#### [Task description]
Would you copy each line of the data below that has "ขนมไทยประเภท"?

#### [Supplied information]
╭──

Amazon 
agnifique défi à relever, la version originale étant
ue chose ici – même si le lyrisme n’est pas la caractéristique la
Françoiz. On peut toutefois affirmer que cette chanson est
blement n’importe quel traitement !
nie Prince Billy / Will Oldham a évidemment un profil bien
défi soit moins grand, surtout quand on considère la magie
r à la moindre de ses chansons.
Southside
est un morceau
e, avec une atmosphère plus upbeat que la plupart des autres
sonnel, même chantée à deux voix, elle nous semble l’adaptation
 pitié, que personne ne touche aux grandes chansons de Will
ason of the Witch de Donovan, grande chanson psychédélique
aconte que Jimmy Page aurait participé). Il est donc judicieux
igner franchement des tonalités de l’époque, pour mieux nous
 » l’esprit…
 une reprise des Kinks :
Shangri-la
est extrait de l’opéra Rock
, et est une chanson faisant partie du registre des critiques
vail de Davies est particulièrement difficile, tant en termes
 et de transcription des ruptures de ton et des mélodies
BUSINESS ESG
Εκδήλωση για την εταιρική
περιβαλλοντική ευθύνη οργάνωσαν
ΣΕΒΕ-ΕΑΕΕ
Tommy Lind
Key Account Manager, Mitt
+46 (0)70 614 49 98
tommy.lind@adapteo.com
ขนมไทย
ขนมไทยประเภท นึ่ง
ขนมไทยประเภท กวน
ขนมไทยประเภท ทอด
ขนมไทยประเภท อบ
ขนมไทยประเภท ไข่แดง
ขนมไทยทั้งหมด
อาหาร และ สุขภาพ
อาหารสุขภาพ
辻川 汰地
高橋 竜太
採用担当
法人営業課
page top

╰──

#### [Response to this exercise]
ขนมไทยประเภท นึ่ง
ขนมไทยประเภท กวน
ขนมไทยประเภท ทอด
ขนมไทยประเภท อบ
ขนมไทยประเภท ไข่แดง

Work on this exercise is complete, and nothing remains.